Search code examples
pythonscikit-learnone-hot-encoding

OneHotEncoding transformation interpretation


I'm trying to understand the output of the onehotencoding process via python and scikit-learn. I believe that I get the idea of one hot encoding. I.e., convert discrete values into extended feature vectors with a value of 'on' to identify membership of a classification. Perhaps I got that wrong, which is confusing me but that's my understanding.

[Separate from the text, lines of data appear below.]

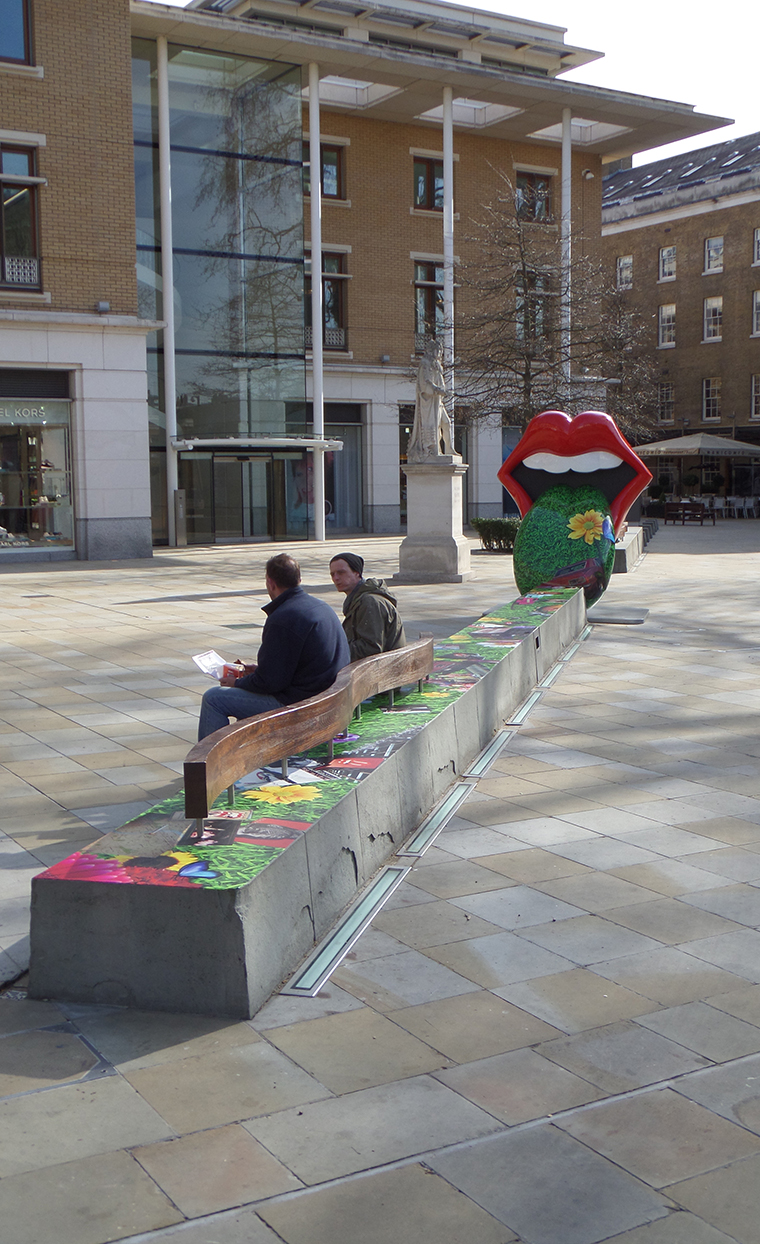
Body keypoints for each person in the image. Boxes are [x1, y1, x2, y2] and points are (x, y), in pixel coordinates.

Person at [197, 553, 350, 740]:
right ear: (298, 580)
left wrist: (237, 682)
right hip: (327, 699)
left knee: (214, 698)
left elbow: (271, 683)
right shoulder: (320, 606)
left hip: (301, 706)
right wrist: (257, 672)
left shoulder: (283, 618)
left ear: (270, 583)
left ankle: (207, 766)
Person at [329, 552, 407, 662]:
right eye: (332, 574)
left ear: (357, 573)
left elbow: (371, 648)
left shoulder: (370, 602)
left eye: (341, 573)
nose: (336, 578)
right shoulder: (359, 600)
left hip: (385, 671)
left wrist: (332, 649)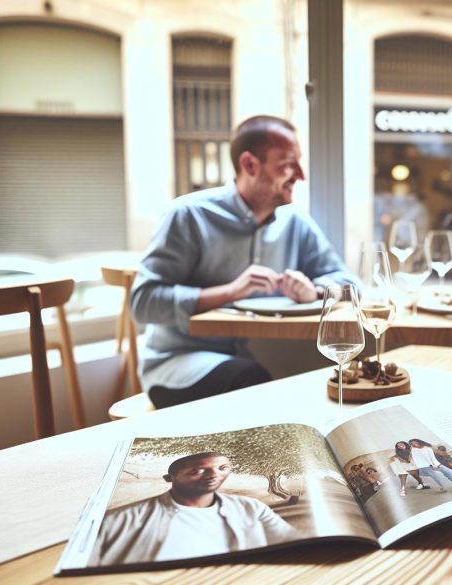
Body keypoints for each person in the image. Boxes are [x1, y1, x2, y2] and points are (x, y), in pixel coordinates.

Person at [131, 115, 358, 408]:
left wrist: (316, 291)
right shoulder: (188, 215)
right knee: (251, 381)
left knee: (334, 380)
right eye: (288, 163)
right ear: (250, 165)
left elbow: (350, 283)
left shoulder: (296, 222)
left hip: (255, 362)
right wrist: (230, 292)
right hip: (180, 364)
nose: (300, 175)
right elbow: (142, 302)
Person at [94, 452, 299, 566]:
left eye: (222, 468)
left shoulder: (250, 507)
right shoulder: (121, 520)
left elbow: (294, 544)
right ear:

So, from the documentation here: http://scikit-learn.org/stable/modules/generated/sklearn.preprocessing.OneHotEncoder.html

I see the following example:

>>> from sklearn.preprocessing import OneHotEncoder
>>> enc = OneHotEncoder()
>>> enc.fit([[0, 0, 3], [1, 1, 0], [0, 2, 1], [1, 0, 2]])  
OneHotEncoder(categorical_features='all', dtype=<... 'numpy.float64'>,
       handle_unknown='error', n_values='auto', sparse=True)
>>> enc.n_values_
array([2, 3, 4])
>>> enc.feature_indices_
array([0, 2, 5, 9])
>>> enc.transform([[0, 1, 1]]).toarray()
array([[ 1.,  0.,  0.,  1.,  0.,  0.,  1.,  0.,  0.]])

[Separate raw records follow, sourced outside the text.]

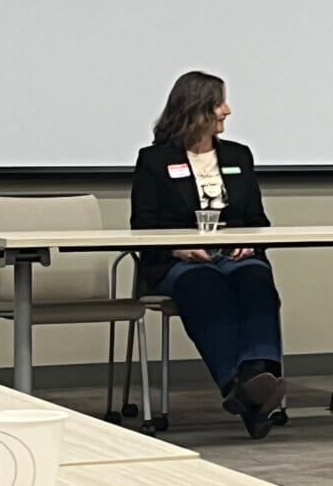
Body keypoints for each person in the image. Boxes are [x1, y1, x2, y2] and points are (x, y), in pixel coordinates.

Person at [130, 71, 285, 439]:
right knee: (205, 286)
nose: (227, 111)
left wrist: (250, 241)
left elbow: (257, 220)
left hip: (235, 256)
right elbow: (141, 225)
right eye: (219, 103)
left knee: (256, 279)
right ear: (196, 109)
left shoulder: (238, 156)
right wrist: (177, 247)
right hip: (178, 261)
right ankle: (244, 387)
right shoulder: (154, 160)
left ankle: (249, 380)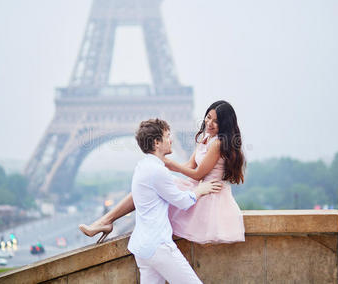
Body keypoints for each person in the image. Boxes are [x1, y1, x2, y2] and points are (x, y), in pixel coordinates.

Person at [79, 100, 246, 244]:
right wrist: (162, 164)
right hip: (199, 188)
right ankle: (106, 220)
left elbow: (198, 174)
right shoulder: (205, 138)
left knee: (152, 186)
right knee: (151, 185)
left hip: (209, 194)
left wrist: (168, 164)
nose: (209, 123)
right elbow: (189, 165)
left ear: (224, 124)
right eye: (208, 117)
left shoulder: (217, 143)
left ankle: (106, 220)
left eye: (215, 121)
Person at [124, 119, 222, 283]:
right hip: (159, 247)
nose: (172, 140)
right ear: (157, 142)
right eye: (168, 136)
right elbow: (183, 202)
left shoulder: (142, 166)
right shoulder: (157, 171)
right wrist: (200, 190)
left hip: (142, 248)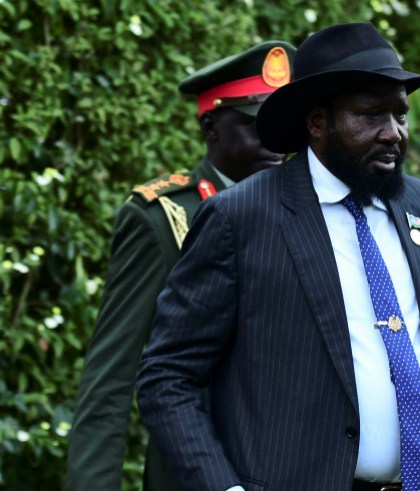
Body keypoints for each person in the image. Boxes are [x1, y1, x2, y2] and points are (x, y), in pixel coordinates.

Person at [136, 23, 420, 491]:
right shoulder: (241, 218)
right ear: (318, 122)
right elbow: (167, 377)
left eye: (400, 115)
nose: (394, 134)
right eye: (371, 115)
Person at [65, 40, 296, 491]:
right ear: (211, 127)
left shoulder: (308, 210)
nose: (276, 144)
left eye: (282, 127)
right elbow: (110, 379)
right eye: (256, 126)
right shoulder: (164, 219)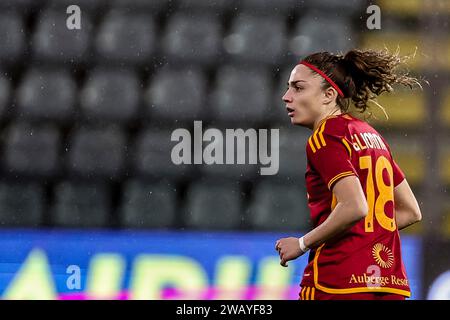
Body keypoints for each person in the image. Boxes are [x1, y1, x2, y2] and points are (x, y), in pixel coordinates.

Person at [275, 49, 423, 300]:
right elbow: (411, 211)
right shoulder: (371, 136)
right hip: (388, 283)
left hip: (339, 281)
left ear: (328, 95)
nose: (286, 97)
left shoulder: (325, 137)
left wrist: (301, 244)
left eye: (298, 88)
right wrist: (365, 239)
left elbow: (354, 206)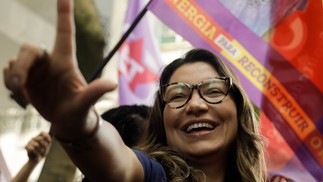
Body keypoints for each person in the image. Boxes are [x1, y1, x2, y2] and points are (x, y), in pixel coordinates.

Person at [3, 0, 267, 181]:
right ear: (162, 120)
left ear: (238, 108)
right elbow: (118, 164)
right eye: (178, 95)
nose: (195, 105)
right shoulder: (153, 174)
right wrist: (80, 126)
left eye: (212, 91)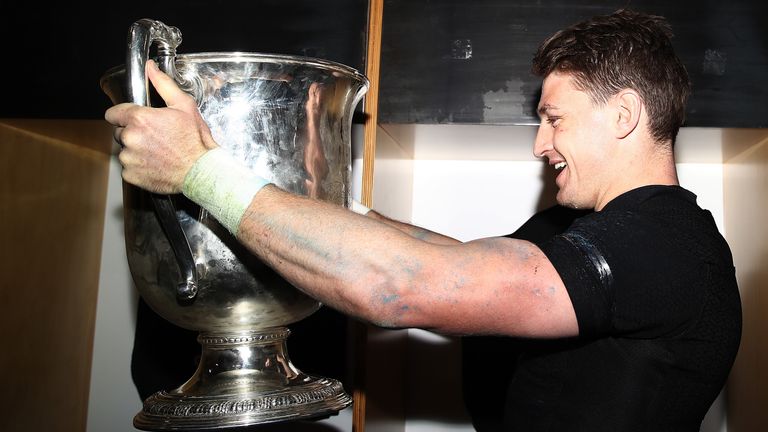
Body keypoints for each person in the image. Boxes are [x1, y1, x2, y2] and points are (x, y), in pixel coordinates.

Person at [105, 8, 742, 431]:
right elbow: (455, 263)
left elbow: (411, 286)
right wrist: (333, 204)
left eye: (555, 118)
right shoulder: (575, 230)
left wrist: (202, 174)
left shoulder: (669, 248)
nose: (540, 145)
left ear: (625, 114)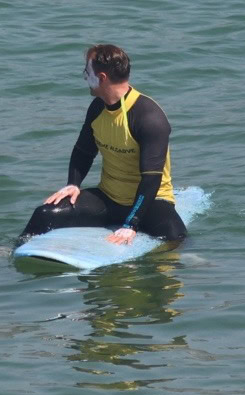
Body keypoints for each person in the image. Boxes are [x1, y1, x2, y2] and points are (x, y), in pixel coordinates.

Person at [21, 44, 187, 247]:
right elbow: (84, 151)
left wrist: (131, 224)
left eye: (86, 71)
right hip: (108, 199)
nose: (84, 77)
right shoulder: (98, 107)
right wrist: (73, 184)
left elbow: (151, 179)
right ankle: (14, 248)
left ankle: (190, 259)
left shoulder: (148, 117)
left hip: (150, 203)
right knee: (46, 213)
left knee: (176, 235)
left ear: (101, 77)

Could someone please explain how the data [[0, 0, 3], [1, 1, 0], [0, 2, 1], [1, 0, 2]] ends up being transformed into [[ 1., 0., 0., 1., 0., 0., 1., 0., 0.]]?

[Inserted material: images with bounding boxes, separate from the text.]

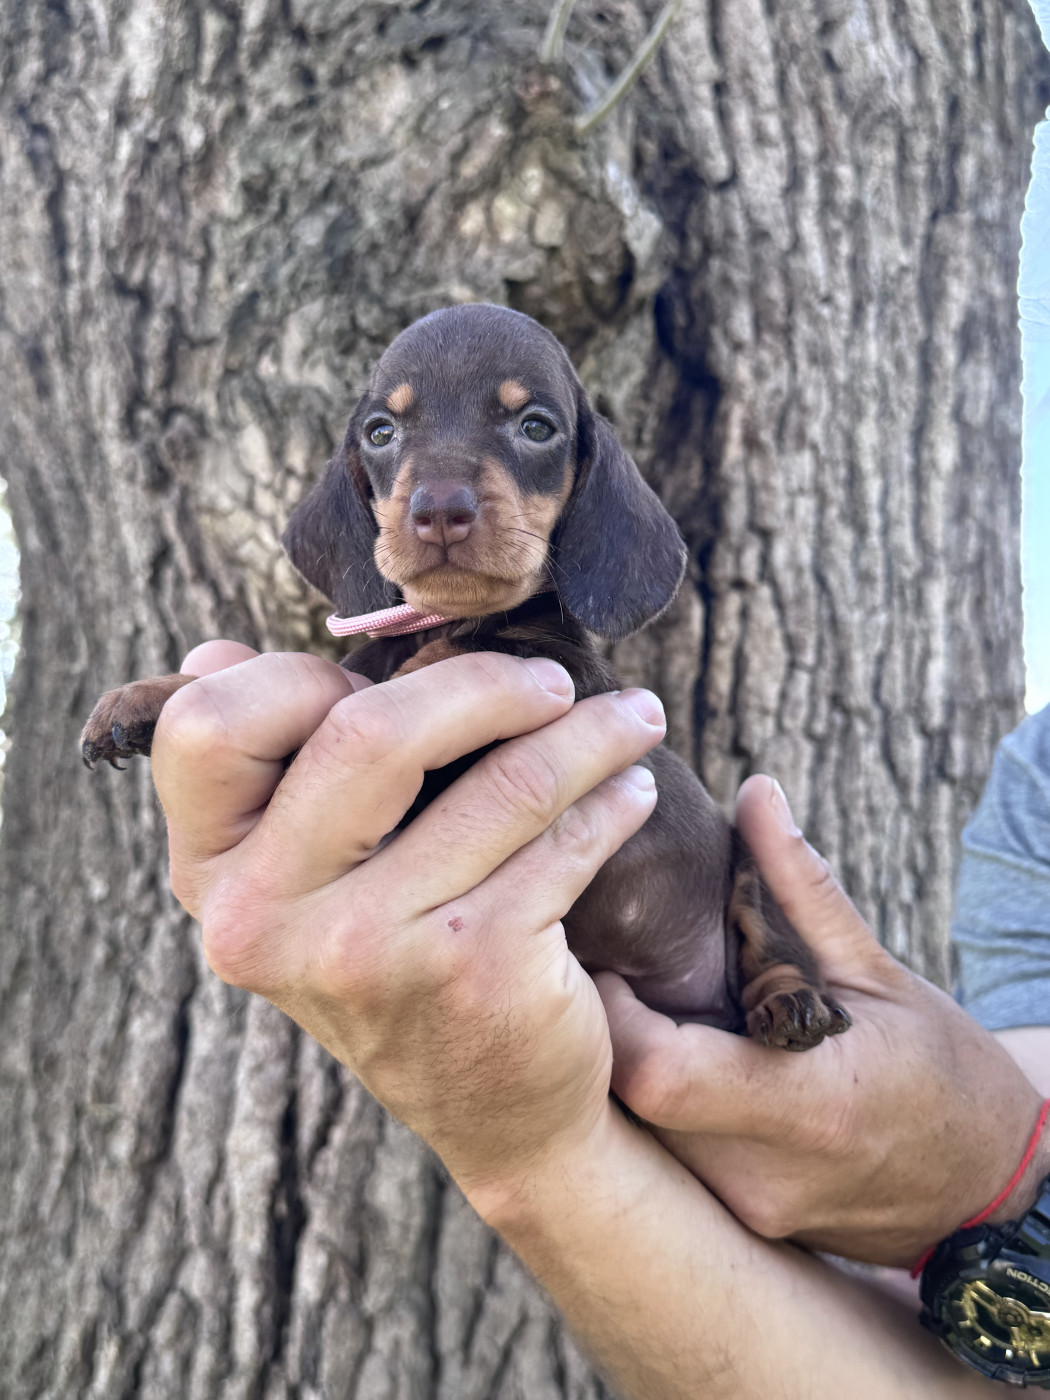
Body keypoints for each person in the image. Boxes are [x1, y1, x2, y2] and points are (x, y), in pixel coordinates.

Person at [150, 639, 1049, 1400]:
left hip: (715, 962)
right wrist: (539, 1154)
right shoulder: (1036, 783)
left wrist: (992, 1190)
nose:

How is the transformation argument [0, 1, 1] used?

Many thanks for any help with this

Jon


Solution

  • So... after further digging, here is my attempt at clarifying one way of understanding this and answering it for others.

    1) The original data set is [0, 0, 3], [1, 1, 0], [0, 2, 1], [1, 0, 2]

    2) You then need to reduce these down (by position) to a list of unique ordered values:

    So...

    For position 1 (0, 1, 0, 1) --> [0, 1]
    For position 2 (0, 1, 2, 0) --> [0, 1, 2]
    For position 3 (3, 0, 1, 2) --> [0, 1, 2, 3]
    

    Now, when transforming this, you simply compare each positional item in the transformed array to the position in the list of unique ordered items

    For the transformed array [0, 1, 1]

    The first '0' generates a [1, 0] ('0' matches value in position one, not position two)
    The next '1' generates a [0, 1, 0] ('1' only matches value in position two)
    the last '1' generates a [0, 1, 0, 0] ('1' only matches value in position two)
    

    Put together, this equates to a [1, 0, 0, 1, 0, 0, 1, 0, 0].

    I've tried this with a number of other data sets, and the logic is consistent.